I read a lot. I read widely. I read theology and biography. I read fiction and poetry. I read the Bible and I read the newspaper (several). I read politics and cultural analysis. I have no set pattern other than that when I am doing research for a book I spend more time on that area for a season, thus right now I am reading more on the church than any single subject since I am writing a book on unity and catholicity: Your Church is Too Small.
Presently I am reading the following books:
1. The Household of God, Lesslie Newbigin
This book is an out-of-print classic, an early work (1953) of the famous missional theologian. It has real bearing on my present research. No one has more influenced my thinking about mission and church, and how they relate to one another so directly, than the late Bishop Lesslie Newbigin.
2. The Case for Civility and Why Our Future Depends on It (HarperOne, 2008), Os Guinness
Guinness, who strikes me as a writer who keeps maturing and stretching, tackles the need for a society in which we can truly respect our differences and then rediscover the core principles of civility which will help us to overcome our present culture war mentality and social and religious stalemate. What civic virtues will guide us back to our original national conversation that included deep respect for people with differing ideas?
3. The Kingdom: The Emerging Rule of Christ Among Men (Destiny Image, 2008 reprint), George Dana Boardman
"But seek first the kingdom of God and his righteousness, and all these things shall be added to you" (Matthew 6:33). Jesus builds his church but he told us to seek first his kingdom. We have lost the kingdom mentality in our time and thus wander from fad to fad trying to build and grow the church. This 19th century re-issued classic challenges that thesis powerfully. It is the older book right in my active stack right now.
4. Rethinking Christianity (OneWorld, 2007), Keith Ward
Any writer that receives endorsements from the conservative Calvinist scholar Alister McGrath, the provocative and often engaging Catholic writer Hans Kung, and the completely liberal and totally unorthodox Episcopalian John Shelby Spong, gets my attention. Ward is my "edgy" read for right now. He pushes buttons that make me uncomfortable but as McGrath says, he is "highly informed, witty and accessible." Ward believes Christianity is neither monolithic or outdated. The problem is how far he is willing to go with the project. Nonetheless, I am stretched and challenged by him in many powerful ways.

▶ **Data records**:
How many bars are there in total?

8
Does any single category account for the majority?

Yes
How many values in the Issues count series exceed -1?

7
==
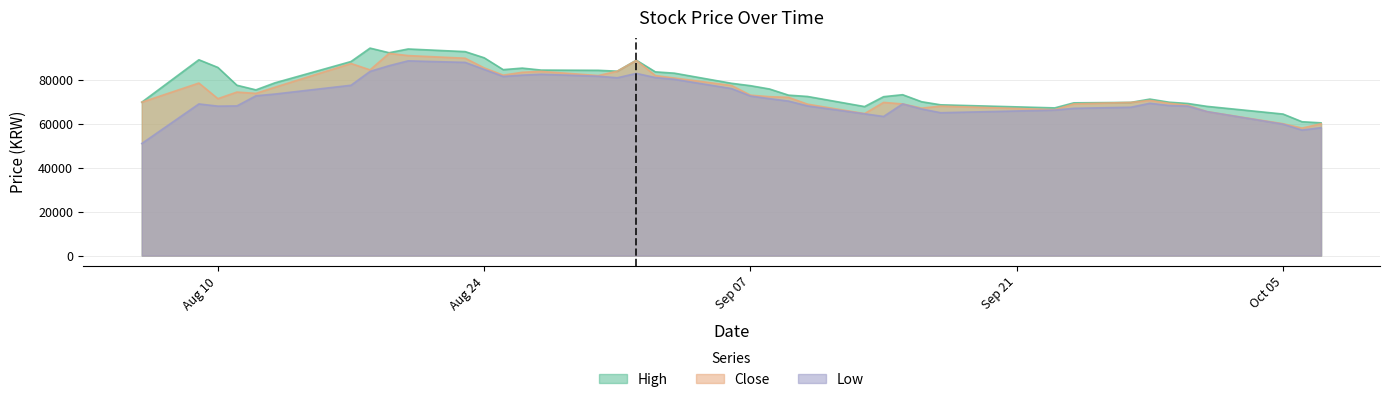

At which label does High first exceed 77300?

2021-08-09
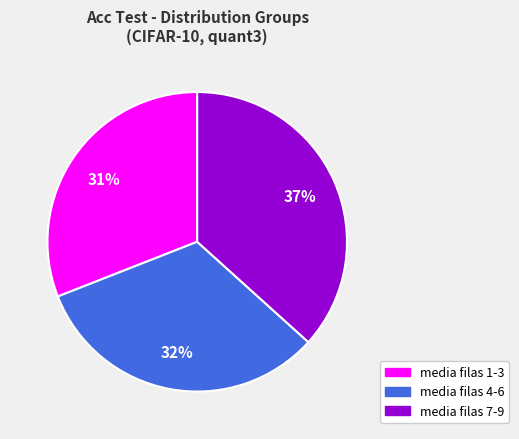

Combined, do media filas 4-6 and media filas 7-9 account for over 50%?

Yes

▶ **Required action 1**: Name every book the reading-list post says the writer is currently reading, giving each title only.
▶ **Required action 2**: Pick out each line of the rows that contains the word "many", and copy those lines.
The text and the rows have no connection to each other.

▶ **Your solution 1**:
The Household of God
The Case for Civility and Why Our Future Depends on It
The Kingdom: The Emerging Rule of Christ Among Men
Rethinking Christianity

▶ **Your solution 2**:
How many bars are there in total?
How many values in the Issues count series exceed -1?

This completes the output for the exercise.